Yeah, this is the key. And it's not just that kids will believe facts you tell them, they'll absorb anything, often randomly, from their surroundings. Show someone ballet on TV? Maybe the kid (usually a girl, but sometimes a boy), will want to do ballet. I know someone who wore skirts for a few years around age 12, just because they said they wanted to and their parents didn't care. (It wasn't even associated with anything else gender-related, they were otherwise typically male). Raise a child on an isolated farm somewhere, appearing to genuinely claim that Zeus is a real god of thunder you worship and do rituals around, and there's a good chance they'll have spiritual experiences about the reality of Zeus. Of course if trans is a thing that kids read about, some kids will decide they're trans for no particularly strong reason.
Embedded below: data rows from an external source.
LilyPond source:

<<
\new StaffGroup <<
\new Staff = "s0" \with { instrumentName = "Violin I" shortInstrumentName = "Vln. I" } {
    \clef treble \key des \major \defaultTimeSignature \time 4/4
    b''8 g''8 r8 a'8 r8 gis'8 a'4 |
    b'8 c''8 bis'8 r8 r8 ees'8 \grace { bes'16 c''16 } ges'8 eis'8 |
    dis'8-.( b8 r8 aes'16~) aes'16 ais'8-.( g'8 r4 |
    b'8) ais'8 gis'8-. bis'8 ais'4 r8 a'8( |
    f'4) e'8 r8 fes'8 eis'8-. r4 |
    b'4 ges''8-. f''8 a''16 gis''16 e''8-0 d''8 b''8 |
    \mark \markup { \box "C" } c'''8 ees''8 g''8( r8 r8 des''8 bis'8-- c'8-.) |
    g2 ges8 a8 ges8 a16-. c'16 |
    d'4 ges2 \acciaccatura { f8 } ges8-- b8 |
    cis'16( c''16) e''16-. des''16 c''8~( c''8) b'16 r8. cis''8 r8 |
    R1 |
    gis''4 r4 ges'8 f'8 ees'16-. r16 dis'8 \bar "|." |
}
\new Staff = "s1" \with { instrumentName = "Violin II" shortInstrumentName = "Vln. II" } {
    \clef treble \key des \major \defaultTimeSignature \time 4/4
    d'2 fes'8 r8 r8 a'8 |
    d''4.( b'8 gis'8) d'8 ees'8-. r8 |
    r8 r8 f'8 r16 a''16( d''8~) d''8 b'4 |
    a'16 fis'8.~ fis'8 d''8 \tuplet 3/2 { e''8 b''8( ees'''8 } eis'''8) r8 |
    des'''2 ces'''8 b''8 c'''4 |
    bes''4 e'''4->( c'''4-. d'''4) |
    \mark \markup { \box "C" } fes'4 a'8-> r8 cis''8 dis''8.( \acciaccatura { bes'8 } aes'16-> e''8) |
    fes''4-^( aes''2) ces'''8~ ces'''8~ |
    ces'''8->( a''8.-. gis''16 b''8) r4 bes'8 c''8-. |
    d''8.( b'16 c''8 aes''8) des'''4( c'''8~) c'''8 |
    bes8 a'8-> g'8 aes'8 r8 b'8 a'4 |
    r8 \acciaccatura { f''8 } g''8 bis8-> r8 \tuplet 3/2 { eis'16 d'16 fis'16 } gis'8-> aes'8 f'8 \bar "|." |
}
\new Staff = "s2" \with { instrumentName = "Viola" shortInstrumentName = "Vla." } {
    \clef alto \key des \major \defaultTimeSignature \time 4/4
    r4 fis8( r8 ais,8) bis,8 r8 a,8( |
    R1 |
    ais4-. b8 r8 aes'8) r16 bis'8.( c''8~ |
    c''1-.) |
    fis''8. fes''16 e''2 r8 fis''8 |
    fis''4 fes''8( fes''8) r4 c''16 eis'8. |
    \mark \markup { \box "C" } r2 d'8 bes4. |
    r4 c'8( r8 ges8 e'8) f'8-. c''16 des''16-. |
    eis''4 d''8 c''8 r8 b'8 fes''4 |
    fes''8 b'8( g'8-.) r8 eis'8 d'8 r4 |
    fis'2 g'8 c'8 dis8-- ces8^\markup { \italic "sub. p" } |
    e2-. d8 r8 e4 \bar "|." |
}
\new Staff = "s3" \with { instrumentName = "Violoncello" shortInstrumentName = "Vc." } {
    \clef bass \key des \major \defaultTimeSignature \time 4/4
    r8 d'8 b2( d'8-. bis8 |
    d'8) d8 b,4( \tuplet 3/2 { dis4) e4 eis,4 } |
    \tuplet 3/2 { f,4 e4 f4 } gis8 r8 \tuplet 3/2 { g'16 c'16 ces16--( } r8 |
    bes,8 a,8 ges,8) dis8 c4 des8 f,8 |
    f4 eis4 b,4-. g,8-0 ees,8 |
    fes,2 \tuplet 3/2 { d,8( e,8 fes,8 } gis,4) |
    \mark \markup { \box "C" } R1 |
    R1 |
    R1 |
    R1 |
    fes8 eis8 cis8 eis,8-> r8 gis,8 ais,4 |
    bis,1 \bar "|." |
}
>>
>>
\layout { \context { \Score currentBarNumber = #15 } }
I think the social contagion-ness of trans is definitely true, but bit overstated - at least in MtFs, it's also tapping into a very real tendency that exists independently of the contagion.

Something that more centrally embodies social contagion theory imo are eating disorders among teenage girls. Zack M Davis pretty persuasively explained how he had urges clearly identifiable as transgender, or as he'd describe it AGP, a while before he had any idea what transgender was. But just by searching #edtwt on twitter and browsing for a while, I don't see how one can avoid the conclusion that this would almost disappear without the social factor. I find it insane that twitter will ban saying 'kill yourself', but not this.

My guess is that "trans stuff" is a mixture of:

  1. Legitimate trans, whatever that means.

  2. Social contagion in various forms.

  3. Malingering (see: prison).

  4. A manifestation of some other mental illness (most commonly cluster-b pathology like borderline personality disorder).

Anybody who works in a prison will "know" that trans is just inmates looking for special privileges or being super crazy. Anybody who works in an inpatient psychiatric unit "knows" that it's all personality disorders. Most people who live in SF will be convinced that the real people are out there or will note that everyone seems to have some level of social disaffection.

Scholarly sources are biased and refuse to unlump these things despite identity disturbance being a DSM feature for BPD.

The media conversation is no better.

Until we can have a healthy conversation about this we have zero ability to untangle the phenotypes and figure out when they are applying (especially for vulnerable populations like children) and what to do with that information.